_PROBLEM TO SOLVE_.
Output the data word for word, dropping every image.

_DATA_.
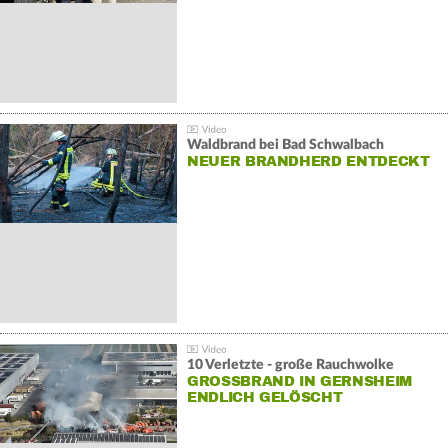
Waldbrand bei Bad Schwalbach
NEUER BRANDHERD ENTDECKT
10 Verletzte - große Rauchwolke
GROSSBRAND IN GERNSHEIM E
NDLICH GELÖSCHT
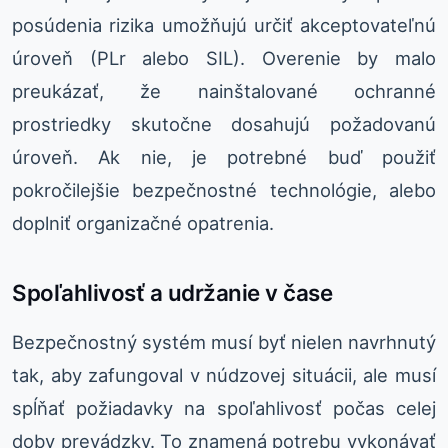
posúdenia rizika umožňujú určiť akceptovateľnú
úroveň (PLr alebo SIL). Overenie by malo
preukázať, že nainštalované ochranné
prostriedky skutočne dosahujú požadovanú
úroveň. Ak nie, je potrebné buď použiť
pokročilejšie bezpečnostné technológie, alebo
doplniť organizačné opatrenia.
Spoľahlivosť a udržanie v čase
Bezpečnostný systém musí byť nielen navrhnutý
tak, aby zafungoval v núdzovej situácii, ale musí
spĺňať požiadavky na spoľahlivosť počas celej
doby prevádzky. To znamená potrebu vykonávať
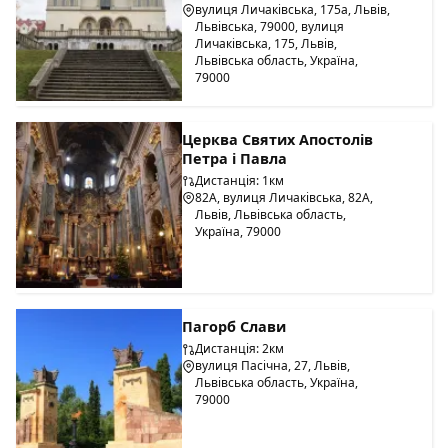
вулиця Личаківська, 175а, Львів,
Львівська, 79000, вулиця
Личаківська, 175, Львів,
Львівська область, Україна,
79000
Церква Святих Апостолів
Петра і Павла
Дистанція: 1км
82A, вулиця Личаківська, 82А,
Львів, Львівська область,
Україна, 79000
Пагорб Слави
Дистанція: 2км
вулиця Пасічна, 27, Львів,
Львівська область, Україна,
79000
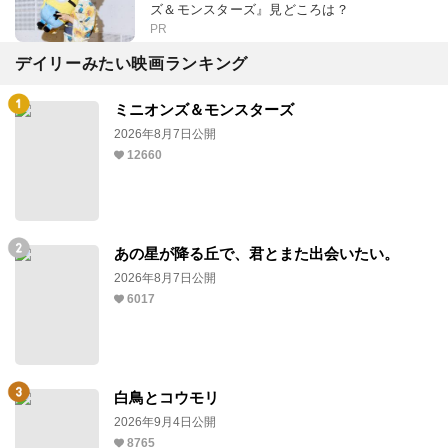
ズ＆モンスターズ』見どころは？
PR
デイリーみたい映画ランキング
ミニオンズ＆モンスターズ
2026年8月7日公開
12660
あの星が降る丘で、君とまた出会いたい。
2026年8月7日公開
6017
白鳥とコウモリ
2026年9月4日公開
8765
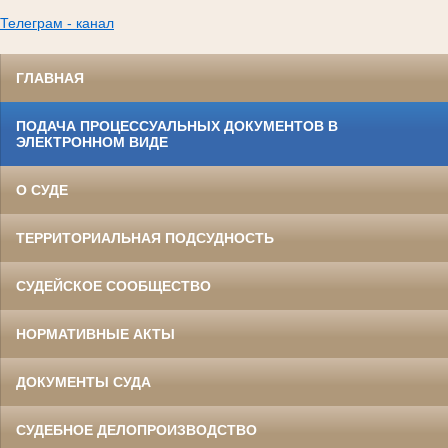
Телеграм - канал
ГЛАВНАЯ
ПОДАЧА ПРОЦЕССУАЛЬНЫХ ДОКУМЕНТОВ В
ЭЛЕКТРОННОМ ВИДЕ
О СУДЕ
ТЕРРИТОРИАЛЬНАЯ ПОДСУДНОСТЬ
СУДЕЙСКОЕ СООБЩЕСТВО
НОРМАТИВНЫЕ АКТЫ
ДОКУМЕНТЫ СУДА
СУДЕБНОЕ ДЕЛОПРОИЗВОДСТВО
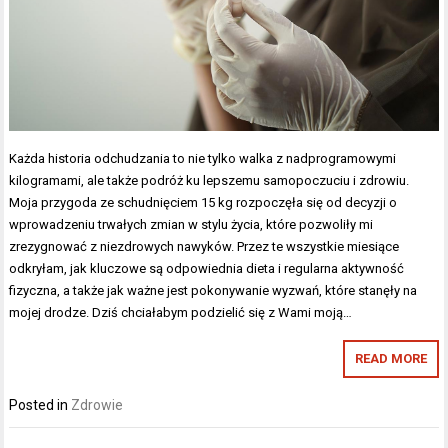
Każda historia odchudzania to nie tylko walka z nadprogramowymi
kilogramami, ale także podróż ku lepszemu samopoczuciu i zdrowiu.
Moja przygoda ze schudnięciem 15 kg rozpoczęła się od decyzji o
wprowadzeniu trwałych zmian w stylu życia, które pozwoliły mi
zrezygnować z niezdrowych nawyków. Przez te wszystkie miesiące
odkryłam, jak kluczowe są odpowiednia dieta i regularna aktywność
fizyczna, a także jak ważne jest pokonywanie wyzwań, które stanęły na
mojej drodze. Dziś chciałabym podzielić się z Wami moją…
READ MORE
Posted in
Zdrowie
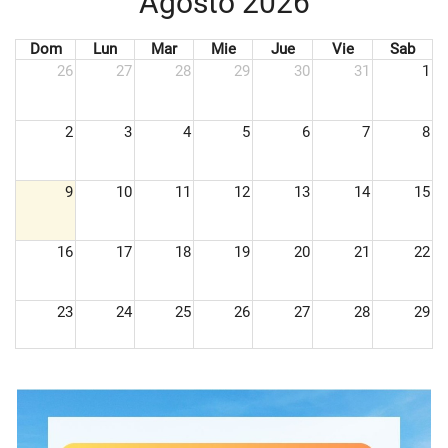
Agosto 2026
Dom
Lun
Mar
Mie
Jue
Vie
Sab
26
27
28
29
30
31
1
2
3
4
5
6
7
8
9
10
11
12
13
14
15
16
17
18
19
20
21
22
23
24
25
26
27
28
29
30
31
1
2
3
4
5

_RESPONSE TO THE TASK_.
Waldbrand bei Bad Schwalbach
NEUER BRANDHERD ENTDECKT
10 Verletzte - große Rauchwolke
GROSSBRAND IN GERNSHEIM E
NDLICH GELÖSCHT
posúdenia rizika umožňujú určiť akceptovateľnú
úroveň (PLr alebo SIL). Overenie by malo
preukázať, že nainštalované ochranné
prostriedky skutočne dosahujú požadovanú
úroveň. Ak nie, je potrebné buď použiť
pokročilejšie bezpečnostné technológie, alebo
doplniť organizačné opatrenia.
Spoľahlivosť a udržanie v čase
Bezpečnostný systém musí byť nielen navrhnutý
tak, aby zafungoval v núdzovej situácii, ale musí
spĺňať požiadavky na spoľahlivosť počas celej
doby prevádzky. To znamená potrebu vykonávať
вулиця Личаківська, 175а, Львів,
Львівська, 79000, вулиця
Личаківська, 175, Львів,
Львівська область, Україна,
79000
Церква Святих Апостолів
Петра і Павла
Дистанція: 1км
82A, вулиця Личаківська, 82А,
Львів, Львівська область,
Україна, 79000
Пагорб Слави
Дистанція: 2км
вулиця Пасічна, 27, Львів,
Львівська область, Україна,
79000
ズ＆モンスターズ』見どころは？
PR
デイリーみたい映画ランキング
ミニオンズ＆モンスターズ
2026年8月7日公開
12660
あの星が降る丘で、君とまた出会いたい。
2026年8月7日公開
6017
白鳥とコウモリ
2026年9月4日公開
8765
Телеграм - канал
ГЛАВНАЯ
ПОДАЧА ПРОЦЕССУАЛЬНЫХ ДОКУМЕНТОВ В
ЭЛЕКТРОННОМ ВИДЕ
О СУДЕ
ТЕРРИТОРИАЛЬНАЯ ПОДСУДНОСТЬ
СУДЕЙСКОЕ СООБЩЕСТВО
НОРМАТИВНЫЕ АКТЫ
ДОКУМЕНТЫ СУДА
СУДЕБНОЕ ДЕЛОПРОИЗВОДСТВО
Każda historia odchudzania to nie tylko walka z nadprogramowymi
kilogramami, ale także podróż ku lepszemu samopoczuciu i zdrowiu.
Moja przygoda ze schudnięciem 15 kg rozpoczęła się od decyzji o
wprowadzeniu trwałych zmian w stylu życia, które pozwoliły mi
zrezygnować z niezdrowych nawyków. Przez te wszystkie miesiące
odkryłam, jak kluczowe są odpowiednia dieta i regularna aktywność
fizyczna, a także jak ważne jest pokonywanie wyzwań, które stanęły na
mojej drodze. Dziś chciałabym podzielić się z Wami moją…
READ MORE
Posted in
Zdrowie
Agosto 2026
Dom
Lun
Mar
Mie
Jue
Vie
Sab
26
27
28
29
30
31
1
2
3
4
5
6
7
8
9
10
11
12
13
14
15
16
17
18
19
20
21
22
23
24
25
26
27
28
29
30
31
1
2
3
4
5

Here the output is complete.